SSまとめ(健全)

 粉塵が舞い、焼け焦げた匂いが漂う。江の水面は赤く揺らいでうねり続け、人々の諍いに巻き込まれたことを怒っているようだった。
 退避指示が出てからもしつこく対岸を睨んでいる長身に、甘寧はあえて近づいた。
「なにちんたらしてんだよ」
 鈴の音で接近は分かっていた筈だが、凌統は逃げることなく、そして甘寧を見ることもなく、江に向き続けている。
「祝宴だぜ。劉備軍もそこそこ酒の当てがあるらしい」
「……遠慮しとくよ。劉備軍とやらを信用してないんでね」
 甘寧は片眉を吊り上げて凌統の横顔を見た。北風が長く垂らした横髪をさらい、江から逸れない瞳が窺える。
「龐統とかいう男、船繋いだだけじゃなく、向こうに強い酒を振る舞ったらしいね。結果、あの通りだ」
 凌統の指先には、未だ炎上と爆発を繰り返す大船団が見える。凌統の口調に同情は含まれておらず、淡々と事実を述べているだけのようだ。
 信用していないということは、同盟相手にも同様の手口を仕掛けてくる可能性を考えているのか、と考えついて甘寧は嘆息した。

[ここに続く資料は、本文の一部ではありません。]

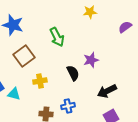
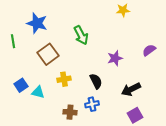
yellow star: (90, 12) -> (123, 10), moved
purple semicircle: (125, 27) -> (149, 50), moved
black semicircle: (73, 73) -> (96, 81), moved

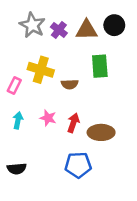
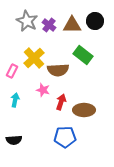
green rectangle: (100, 66) -> (83, 55), turned -48
yellow cross: (41, 70) -> (34, 58), turned 30
brown semicircle: (70, 84) -> (58, 70), size x1.5
pink star: (48, 118) -> (43, 90), moved

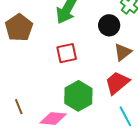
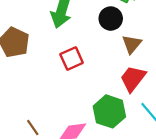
green hexagon: (78, 96) -> (109, 111), moved

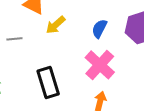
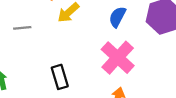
black rectangle: (48, 82) -> (60, 77), size x0.7

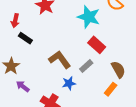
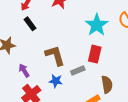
red rectangle: (97, 45) -> (95, 54), turned 42
purple arrow: (23, 86) -> (24, 71), moved

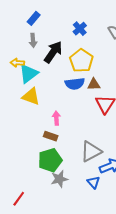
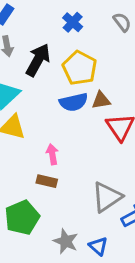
green pentagon: (50, 160) -> (22, 218), moved
gray star: (59, 179) -> (66, 241), turned -30
blue triangle: (93, 182) -> (98, 246), moved

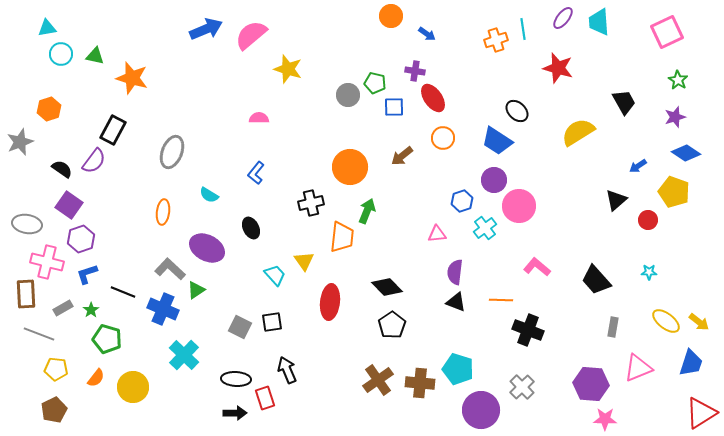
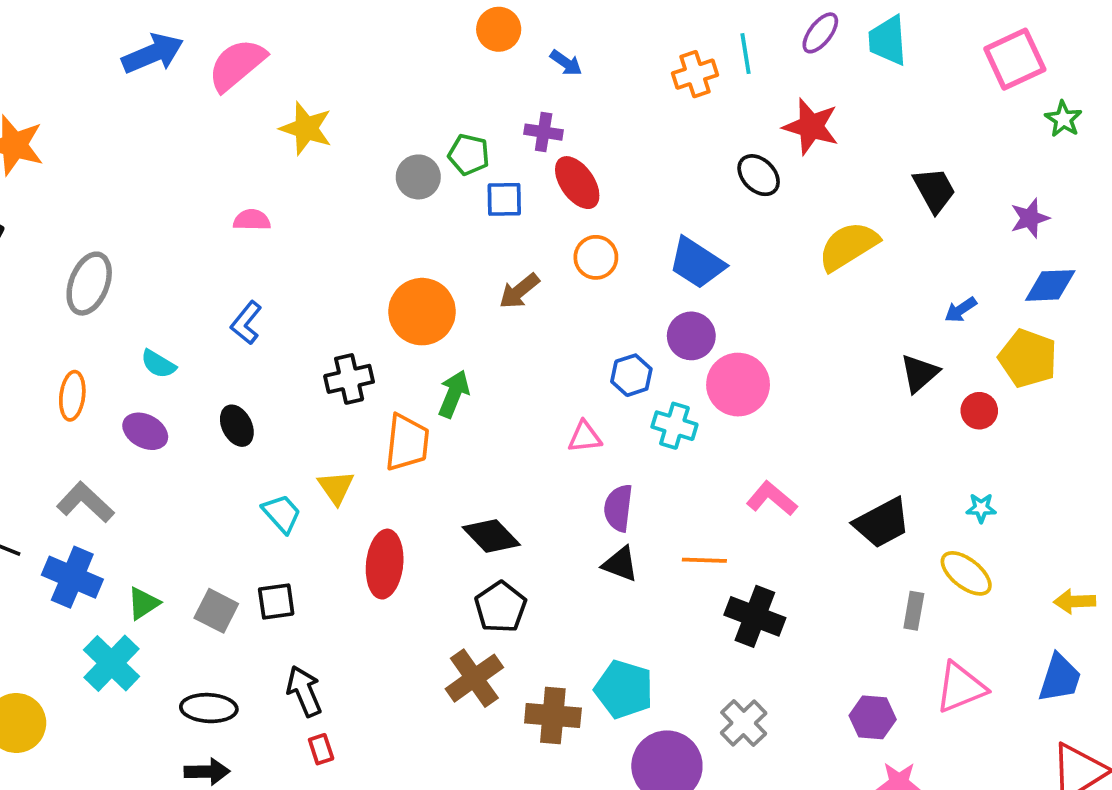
green star: (678, 80) -> (1063, 119), moved
black ellipse: (517, 111) -> (759, 175), moved
blue diamond: (686, 153) -> (1050, 285), turned -36
cyan cross: (485, 228) -> (674, 426), turned -35
purple ellipse: (207, 248) -> (145, 431), moved, size x0.7
black trapezoid: (596, 280) -> (882, 523), turned -76
green triangle: (196, 290) -> (143, 603), moved
yellow ellipse: (666, 321) -> (966, 573), moved
yellow arrow: (699, 322) -> (1075, 601), turned 140
brown cross: (378, 380) -> (474, 678), moved
purple hexagon: (591, 384) -> (873, 717), size x0.7
red rectangle: (265, 398) -> (321, 749), moved, size x0.7

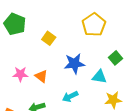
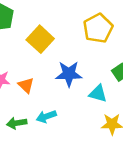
yellow square: (49, 38) -> (40, 39), size x1.5
cyan arrow: (70, 97) -> (46, 116), moved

「小難しいこと考えやがるな。宴会に乗じて潰すにしても、孫呉と劉備軍じゃ手数が違いすぎる。それに俺ぁ、酒にゃやられねえぜ」
「あんたのことも信用してないっつの」
 凌統の声は低く、呟くように喋るので集中しなければ水や風の音にかき消されてしまう。聞こえたところで毎度同じような言葉を突き付けられているだけなのだが、甘寧は腕を組み直して向き合った。
「信用してねえ奴でも、戦じゃ共闘すんのか?」
「殿が言う事なら何だって従うぜ」
 視線も向けずに即答するので、甘寧はだんだん腹が立ってきた。凌統は甘寧を見ようとしない。自身の感情を押し込めて主君の命に従う。臣下としては立派だが、その忠孝心すら甘寧にとっては邪魔だった。凌統のむき出しの表情が見たくて煽り言葉を吐き捨てる。
「そらすげえ。脱げって言われても咥えろって言われても従うのかよ。殿さんが羨ましいぜ」
 すぐに凌統が顔を向け、睨み付けてきた。燃え盛る炎を反射した瞳がまっすぐに甘寧を射抜いてくる。口角を上げていると、ぬっと凌統の腕が伸びて来て、手指がじっくりと甘寧の首にまとわりついてきた。甘寧の喉仏が掌の硬いまめと密着する。
「殿を侮辱するつもりかい」
「へっ……俺を殺すなって命じゃねえのか」
 ぎらぎらと怒りを燃やす凌統の目に興奮し、甘寧は歓喜に満ちていた。舌打ちしている凌統の様子からも、このまま絞め殺すつもりはなさそうだ。余裕が煽動欲を一層かき立てる。
「俺を救えって言われても、しっぽ振って従うのかよ」
 歯を噛み締める音が聞こえた。視線が絡み合い、冷たい手が首に触れ、息遣いすら感じる距離にいるこの瞬間はまるで情交のようで、甘寧は笑いが止まらない。
 狂気に満ちた甘寧の喜びは、ふと終わりを迎えた。凌統が甘寧の首から手を離し、長髪を振って歩き出す。
「殿の命に従い、父の軍を守る。これが俺の生き方なんでね」
 背を向けて溢された言葉は聞きづらく、何とか拾って繋ぐ頃には凌統が立ち去っていた。
 怨恨を必死に抑えて涼しい顔を続ける男を暴いて物にしたい。この願望が勝手である自覚はある。だが、難攻不落に見えて隙のある凌統の不安定さが、甘寧にはたまらない。
 甘寧の中に点火した炎は、先の戦と違い、逆風によって燃え盛った。凌統がどんな顔をして喘ぐのか、一人空想して口元が歪む。眼下の水面は不穏な波を生み続けていた。